I doubt that you can build one at lower cost than you can buy a used one.


----------



## Witchblade (Jun 30, 2007)

I disagree. I built a really primitive one with my dad. I'll make some pics of it this week and post them here. You can also do pullups in it.


----------



## DOMS (Jun 30, 2007)

What equipment did you use to make it?  Who had the skills?  Where did the materials come from?  How much did the materials cost?  What are the odds that all of this will come together for him?

I bought a used rack for $70 US.


----------



## Witchblade (Jun 30, 2007)

Wow, where'd you get that? 

I was in a lucky position because my dad is good at DIY work and we already had some of the materials. The materials are damn cheap though if you buy em at some DIY store. 

I wouldn't bother with all the trouble however, if you could just buy one for 70$.


----------



## DOMS (Jun 30, 2007)

I bought it from Play It Again Sports.  The best time to buy is in March.  Which is the time that most New Years resolutioners give up.


----------



## Phred (Jun 30, 2007)

Alleyezonme said:


> well first i started off with dumbbel squats then progressed to squating with the barbelle, but i only got up to like 105 lbs, and i wood basically just power clean it and then lift it above my head and slowly bring it down into position, i dont kno if this is the best way, but it allowed me to squat for al ittle, however today i  noticed a slight pain that still there wen i raise my arm, near my right shoulder blade, so id just liek to take proper precaution, and really get a squat rack/bar of somesort  thats inexpensive


This link has some ideas, go about half way down the page for a rack diagram and schematic Homemade Equipment Ideas | IronOnline Health and Fitness Database


----------



## danny81 (Jun 30, 2007)

eziest way. just take two of those horse things that the police use to blockade off areas and use that.
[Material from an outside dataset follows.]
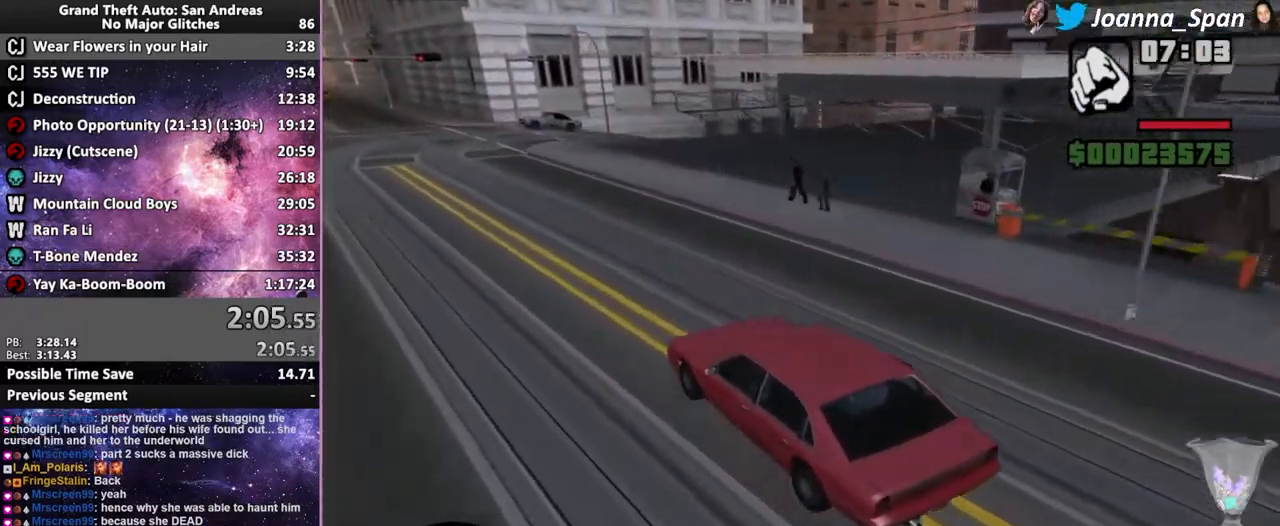
{"keys": ["f5", "w"], "mouse": [], "events": [[100, "d", "up"], [100, "f8", "up"], [234, "d", "down"], [234, "f8", "down"], [417, "d", "up"], [417, "f8", "up"]]}
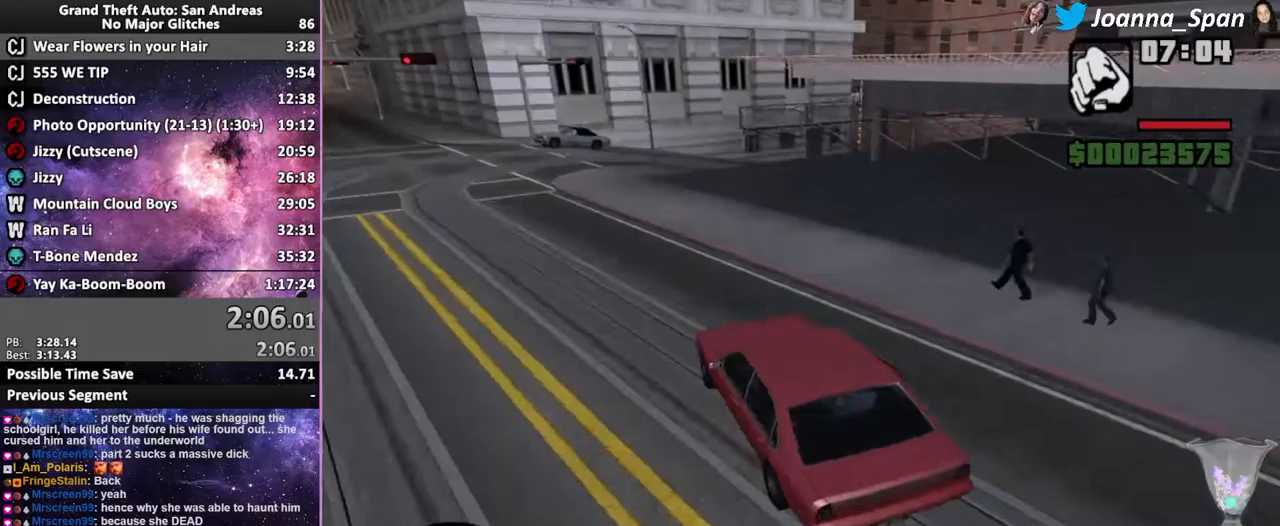
{"keys": ["d", "f8"], "mouse": [], "events": [[117, "d", "down"], [117, "f8", "down"], [150, "f5", "up"], [150, "w", "up"], [283, "f6", "down"], [283, "s", "down"], [383, "f6", "up"], [383, "s", "up"]]}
I use it and works fne for me


----------



## barbell boy (Jun 30, 2007)

Alleyezonme said:


> well first i started off with dumbbel squats then progressed to squating with the barbelle, but i only got up to like 105 lbs, and i wood basically just power clean it and then lift it above my head and slowly bring it down into position, i dont kno if this is the best way, but it allowed me to squat for al ittle, however today i  noticed a slight pain that still there wen i raise my arm, near my right shoulder blade, so id just liek to take proper precaution, and really get a squat rack/bar of somesort  thats inexpensive



I had the same problem i could squat more than i could clean and lift onto my shoulders, i just ended up going to a gym as a casual for my leg day


----------